December 17, 2019 / 6:51 PM / a month ago

Exclusive: Romania's pension system needs complete overhaul - Finance Minister

BUCHAREST (Reuters) - Romania’s state pension system needs a complete overhaul focused on contributions and private funds to become sustainable, Finance Minister Florin Citu said in an interview with Reuters on Tuesday.

FILE PHOTO: Romania's Minister of Finance Florin Citu attends a government meeting in Bucharest, Romania, December 13, 2019. Inquam Photos/Octav Ganea via REUTERS

The European Union state overhauled its communist-era pension system in 2008, making it mandatory for all working Romanians under 35 to contribute to private pension schemes as well as their state pension.

The liberal government is grappling with a massive 40% increase in state pensions from September 2020, introduced by its center-left predecessor, that will bust EU budget limits and risk credit downgrades by ratings agencies.

The pension increase is also likely to leave the country vulnerable in the coming years as birth rates boomed after a communist-era abortion ban in 1966 - meaning the number of pensioners is set to rocket soon after 2030.

“Our vision is for an entirely new pension system, not just a new bill,” Citu said. “I hope it is not too late because any restructuring needs several decades to become effective, and 2030 is just around the corner.”

Romania’s seven private pension funds now manage assets worth just under 13 billion euros and are the largest institutional investors on the bourse.

The previous Social Democrat government, which collapsed in a no-confidence vote in October, had focused on raising current state pensions.

Earlier this year, it capped contributions to private pension funds at 3.75%, lowered management fees and raised social capital requirements to prohibitive levels.

Citu’s government, which came to power in November, will undo those requirements via emergency decree later this week, and he said he would propose raising contributions to 5% in 2021 and 6% in 2022.

“Contributions will remain unchanged only next year, given the current financial situation,” he said. “We want a system ... that is based on contributions, one that gives greater importance to the privately managed side, which provides yields.”

Next year’s 40% hike in pension payouts has prompted rating agency Standard & Poor’s put Romania on negative watch.

Facing an election next year, the centrist government has said it will enforce existing legislation, but that it will pare state spending and boost tax collection to stop deficits ballooning.

Romania’s government expects the deficit to fall to 3.6% of gross domestic product next year and 3.3% in 2021 from an estimated 4.4% this year, but remain above the EU’s 3% limit until 2022.

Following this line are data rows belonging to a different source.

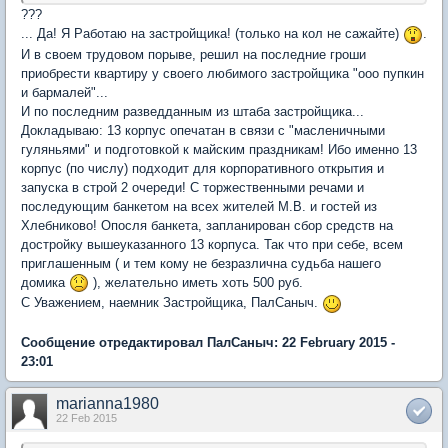
???
... Да! Я Работаю на застройщика! (только на кол не сажайте)
.
И в своем трудовом порыве, решил на последние гроши
приобрести квартиру у своего любимого застройщика "ооо пупкин
и бармалей"...
И по последним разведданным из штаба застройщика...
Докладываю: 13 корпус опечатан в связи с "масленичными
гуляньями" и подготовкой к майским праздникам! Ибо именно 13
корпус (по числу) подходит для корпоративного открытия и
запуска в строй 2 очереди! С торжественными речами и
последующим банкетом на всех жителей М.В. и гостей из
Хлебниково! Опосля банкета, запланирован сбор средств на
достройку вышеуказанного 13 корпуса. Так что при себе, всем
приглашенным ( и тем кому не безразлична судьба нашего
домика
), желательно иметь хоть 500 руб.
C Уважением, наемник Застройщика, ПалСаныч.
Сообщение отредактировал ПалСаныч: 22 February 2015 -
23:01
marianna1980
22 Feb 2015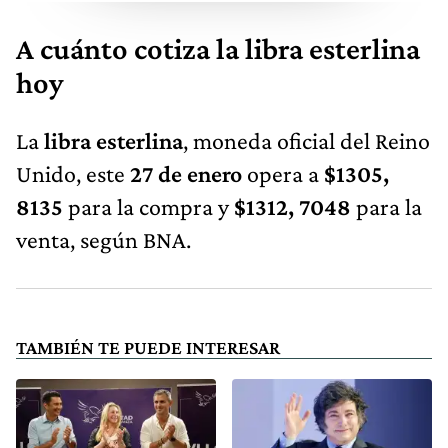
A cuánto cotiza la libra esterlina
hoy
La
libra esterlina
, moneda oficial del Reino
Unido, este
27 de enero
opera a
$1305,
8135
para la compra y
$1312, 7048
para la
venta, según BNA.
TAMBIÉN TE PUEDE INTERESAR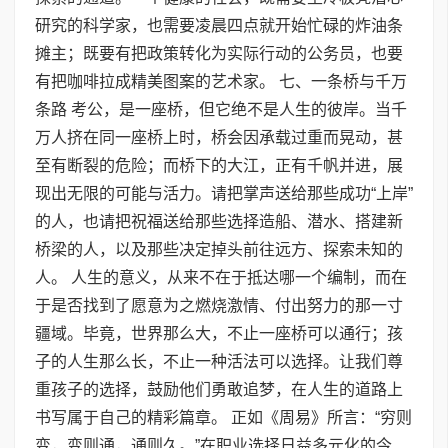
研究的科学家，也需要凌晨四点就开始忙碌的炸油条
摊主；既要有把政策转化为实际行动的公务员，也要
有把咖啡拉成精美图案的艺术家。 七、一条桥与千万
条路 考公，是一座桥，但它绝不是人生的彼岸。当千
万人挤在同一座桥上时，桥会因承载过重而晃动，甚
至有断裂的危险；而桥下的大江，正有千帆并进，展
现出无限的可能与活力。请把掌声送给那些成功“上岸”
的人，也请把祝福送给那些选择造船、潜水、搭建新
桥梁的人，以及那些决定掉头前往远方、探索未知的
人。 人生的意义，从来不在于抵达哪一个编制，而在
于是否找到了愿意为之燃烧激情、付出努力的那一寸
疆域。毕竟，世界那么大，不止一座桥可以通行；孩
子的人生那么长，不止一种活法可以选择。让我们尊
重孩子的选择，鼓励他们勇敢追梦，在人生的道路上
书写属于自己的精彩篇章。 正如《周易》所言：“穷则
变，变则通，通则久。”在职业选择日益多元化的今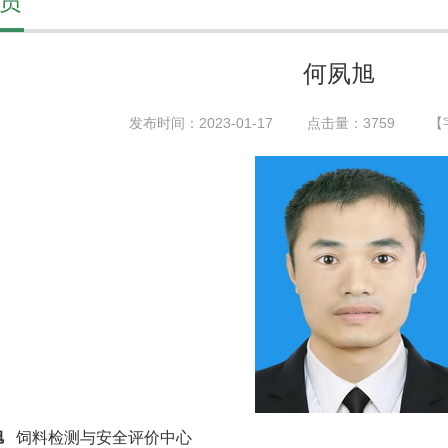
员
何夙旭
发布时间：2023-01-17
点击量：
3759
【
旭
饲料检测与安全评价中心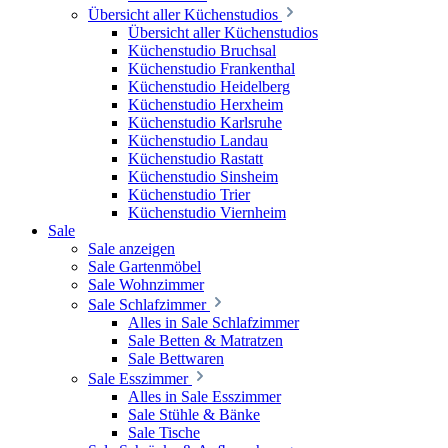
Übersicht aller Küchenstudios
Übersicht aller Küchenstudios
Küchenstudio Bruchsal
Küchenstudio Frankenthal
Küchenstudio Heidelberg
Küchenstudio Herxheim
Küchenstudio Karlsruhe
Küchenstudio Landau
Küchenstudio Rastatt
Küchenstudio Sinsheim
Küchenstudio Trier
Küchenstudio Viernheim
Sale
Sale anzeigen
Sale Gartenmöbel
Sale Wohnzimmer
Sale Schlafzimmer
Alles in Sale Schlafzimmer
Sale Betten & Matratzen
Sale Bettwaren
Sale Esszimmer
Alles in Sale Esszimmer
Sale Stühle & Bänke
Sale Tische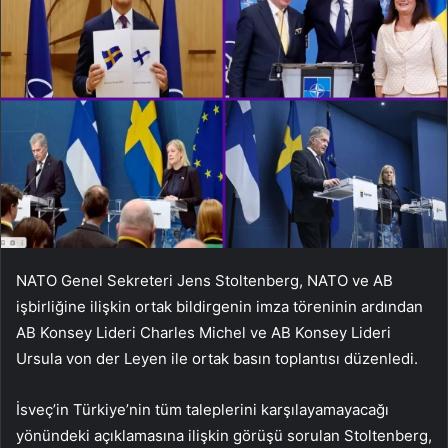
NATO Genel Sekreteri Jens Stoltenberg, NATO ve AB
işbirliğine ilişkin ortak bildirgenin imza töreninin ardından
AB Konsey Lideri Charles Michel ve AB Konsey Lideri
Ursula von der Leyen ile ortak basın toplantısı düzenledi.
İsveç’in Türkiye’nin tüm taleplerini karşılayamayacağı
yönündeki açıklamasına ilişkin görüşü sorulan Stoltenberg,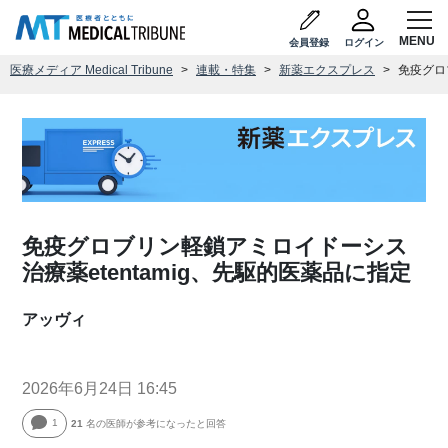
会員登録
ログイン
医療メディア Medical Tribune
連載・特集
新薬エクスプレス
免疫グロ
免疫グロブリン軽鎖アミロイドーシス
治療薬etentamig、先駆的医薬品に指定
アッヴィ
2026年6月24日 16:45
1
21
名の医師が参考になったと回答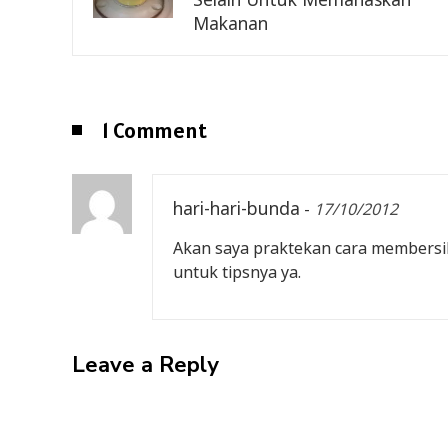
Makanan
1 Comment
hari-hari-bunda
-
17/10/2012
Akan saya praktekan cara membersihk
untuk tipsnya ya.
Leave a Reply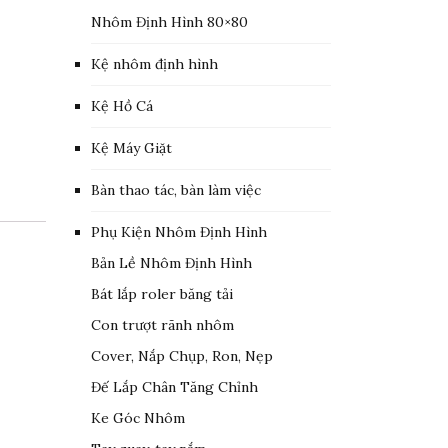
Nhôm Định Hình 80×80
Kệ nhôm định hình
Kệ Hồ Cá
Kệ Máy Giặt
Bàn thao tác, bàn làm việc
Phụ Kiện Nhôm Định Hình
Bản Lề Nhôm Định Hình
Bát lắp roler băng tải
Con trượt rãnh nhôm
Cover, Nắp Chụp, Ron, Nẹp
Đế Lắp Chân Tăng Chỉnh
Ke Góc Nhôm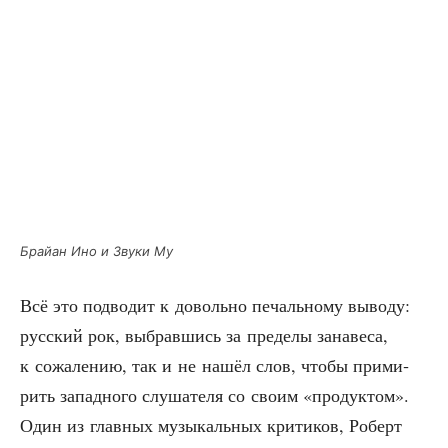
Брай­ан Ино и Зву­ки Му
Всё это под­во­дит к доволь­но печаль­но­му выво­ду:
рус­ский рок, выбрав­шись за пре­де­лы зана­ве­са,
к сожа­ле­нию, так и не нашёл слов, что­бы при­ми­
рить запад­но­го слу­ша­те­ля со сво­им «про­дук­том».
Один из глав­ных музы­каль­ных кри­ти­ков, Роберт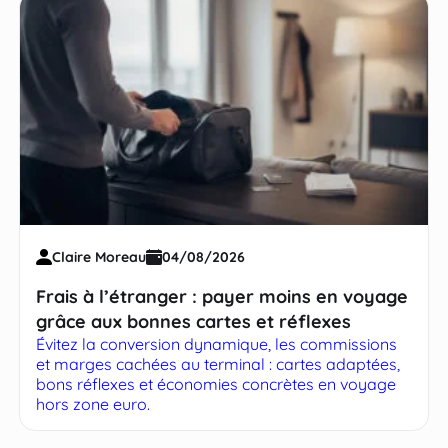
Claire Moreau
04/08/2026
Frais à l’étranger : payer moins en voyage
grâce aux bonnes cartes et réflexes
Évitez la conversion dynamique, les commissions
et marges cachées au terminal : cartes adaptées,
bons réflexes et économies concrètes en voyage
hors zone euro.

The European Commission has estimated Romania’s deficit will hit 6.1% of GDP in 2021, if no additional measures are taken.

“The estimates are from before this government came in. I will attempt to assure the European Commission and financial markets that ... the path we are on is that of fiscal consolidation,” Citu said, adding the switch from a pro-cyclical stance would not be abrupt so as to not choke economic growth.

“I want to show them that whatever is above the 3% limit will go towards public investment.”

He also said he would propose that the government postpone by one year via emergency decree any additional spending-friendly changes made by lawmakers.

Citu said the country’s gross financing needs for next year would be lower than this year’s estimated 90 billion lei ($21 billion). The ministry’s foreign issuance target will start from 5 billion euros ($5.51 billion), the same amount it sold this year.

To start, debt managers plan to tap foreign markets for more than 2 billion euros in early 2020, he said.